## ASSIGNMENT
Copy the entries without a single change. Pictures should be dropped.
** Opening RECORDS FOR THIS EXERCISE block **
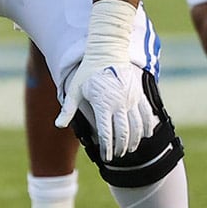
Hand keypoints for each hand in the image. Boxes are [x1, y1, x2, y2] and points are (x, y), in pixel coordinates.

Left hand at [56, 0, 155, 160]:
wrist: (107, 50)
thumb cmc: (88, 71)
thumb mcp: (75, 89)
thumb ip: (68, 108)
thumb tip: (59, 125)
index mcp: (103, 104)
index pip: (106, 133)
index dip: (107, 148)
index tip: (106, 156)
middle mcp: (119, 103)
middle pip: (123, 134)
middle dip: (120, 148)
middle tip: (116, 155)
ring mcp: (131, 99)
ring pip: (137, 127)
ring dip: (134, 141)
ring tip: (128, 149)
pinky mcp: (139, 94)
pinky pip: (147, 115)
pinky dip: (148, 127)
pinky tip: (145, 136)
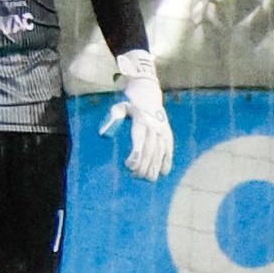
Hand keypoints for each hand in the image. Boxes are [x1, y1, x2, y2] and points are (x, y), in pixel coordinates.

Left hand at [99, 50, 173, 180]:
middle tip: (135, 176)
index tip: (129, 166)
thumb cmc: (130, 105)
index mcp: (141, 120)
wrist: (148, 94)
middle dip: (144, 165)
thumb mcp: (120, 107)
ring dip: (155, 166)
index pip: (139, 140)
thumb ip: (113, 119)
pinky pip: (169, 149)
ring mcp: (163, 130)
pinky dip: (167, 161)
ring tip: (149, 179)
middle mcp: (154, 126)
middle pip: (150, 149)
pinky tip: (164, 172)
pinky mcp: (168, 133)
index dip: (136, 154)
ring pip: (161, 151)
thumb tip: (103, 134)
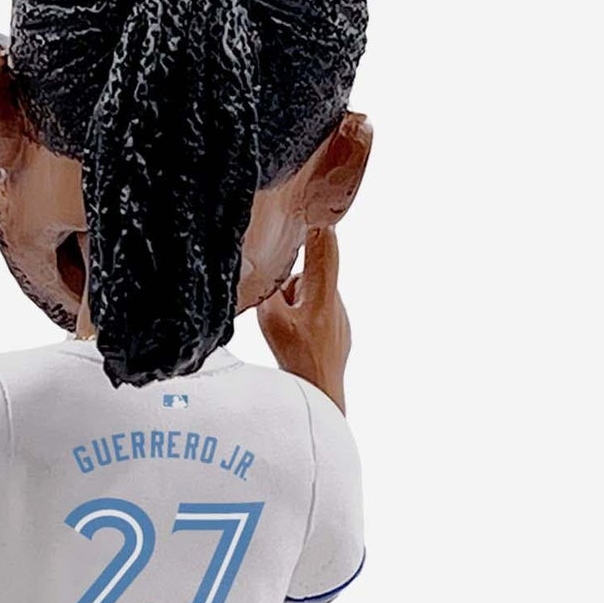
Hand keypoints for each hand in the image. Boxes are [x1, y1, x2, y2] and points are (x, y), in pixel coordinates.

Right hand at [257, 224, 349, 410]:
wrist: (320, 396)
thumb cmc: (296, 361)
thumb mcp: (271, 320)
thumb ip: (268, 290)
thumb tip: (262, 267)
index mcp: (322, 293)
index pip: (324, 245)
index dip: (318, 223)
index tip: (313, 206)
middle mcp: (336, 302)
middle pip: (311, 275)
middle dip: (292, 283)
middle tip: (280, 309)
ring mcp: (341, 319)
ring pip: (312, 297)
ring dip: (297, 304)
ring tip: (288, 331)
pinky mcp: (340, 334)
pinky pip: (319, 316)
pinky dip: (305, 321)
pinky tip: (298, 342)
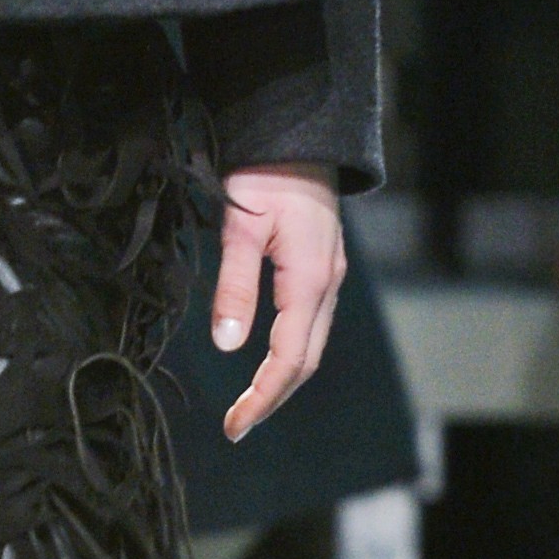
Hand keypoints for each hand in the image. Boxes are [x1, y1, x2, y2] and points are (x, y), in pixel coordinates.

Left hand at [209, 165, 343, 442]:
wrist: (299, 133)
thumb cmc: (265, 173)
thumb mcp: (241, 228)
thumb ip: (236, 288)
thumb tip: (228, 345)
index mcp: (310, 281)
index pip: (289, 360)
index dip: (263, 398)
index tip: (234, 426)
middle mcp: (328, 285)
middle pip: (306, 361)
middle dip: (273, 397)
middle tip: (237, 425)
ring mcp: (329, 275)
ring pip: (312, 344)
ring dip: (283, 378)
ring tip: (249, 402)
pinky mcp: (322, 266)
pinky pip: (310, 323)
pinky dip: (290, 351)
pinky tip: (268, 358)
** Closing RECORDS FOR THIS EXERCISE block **
## SOLUTION
Hand keypoints for each hand in the image. Boxes are [x1, y1, x2, y2] and points are (x, y), in pixel coordinates.

Left hand at [56, 0, 155, 160]:
wrist: (107, 50)
thumb cmc: (88, 71)
thumb mcp: (75, 89)
thumb ip: (68, 108)
thumb tip: (59, 125)
index mcp: (103, 104)
index pip: (106, 133)
index dip: (107, 148)
index tip: (106, 156)
middle mcp: (119, 103)
middle pip: (123, 134)
middle dip: (120, 148)
middle tip: (116, 155)
ring mcp: (131, 99)
ring pip: (137, 127)
ring dip: (134, 141)
ring tip: (128, 149)
pinky mcp: (139, 94)
pinky pip: (147, 115)
pinky dip: (148, 127)
pinky tip: (145, 136)
Hand keypoints for each hand in the image. Boxes are [x1, y1, x2, y2] and points are (x, y), in pixel coordinates.

Left hand at [99, 50, 173, 180]:
middle tip: (135, 176)
index tip: (129, 166)
thumb cmc: (130, 105)
index mcp: (141, 120)
wrist: (148, 94)
middle dip: (144, 165)
thumb mcp: (120, 107)
ring dip: (155, 166)
index pip: (139, 140)
thumb ip: (113, 119)
pinky pip: (169, 149)
ring mcp: (163, 130)
pinky dip: (167, 161)
ring tip: (149, 179)
middle mcp: (154, 126)
middle pip: (150, 149)
pinky tip: (164, 172)
pinky mcp: (168, 133)
index dip: (136, 154)
ring pip: (161, 151)
thumb tip: (103, 134)
Hand keypoints for each hand in the image. Boxes are [x1, y1, x2, y2] and points are (x, y), in pixel coordinates.

Right hand at [257, 224, 349, 410]:
wrist: (320, 396)
thumb cmc: (296, 361)
thumb mcp: (271, 320)
thumb ip: (268, 290)
thumb tip: (262, 267)
index mcp: (322, 293)
index pip: (324, 245)
index dip: (318, 223)
index tip: (313, 206)
middle mcp: (336, 302)
middle pip: (311, 275)
middle dip: (292, 283)
middle tip: (280, 309)
ring mcp: (341, 319)
ring pip: (312, 297)
ring dip: (297, 304)
ring tip: (288, 331)
pinky mcp: (340, 334)
pinky pip: (319, 316)
pinky dip: (305, 321)
pinky tip: (298, 342)
Hand keypoints for each hand in the image. Boxes are [x1, y1, x2, y2] and points are (x, y), in pixel coordinates.

Left hand at [209, 165, 343, 442]:
wrist: (299, 133)
thumb cmc: (265, 173)
thumb mcp: (241, 228)
thumb ip: (236, 288)
thumb tip: (228, 345)
index mcp: (310, 281)
index pip: (289, 360)
index dip: (263, 398)
index tip: (234, 426)
middle mcp: (328, 285)
middle pip: (306, 361)
middle dip: (273, 397)
middle tip: (237, 425)
ring mcp: (329, 275)
ring pip: (312, 344)
ring dip: (283, 378)
ring tip: (249, 402)
pinky mcp: (322, 266)
pinky pip: (310, 323)
pinky dip: (290, 351)
pinky tip: (268, 358)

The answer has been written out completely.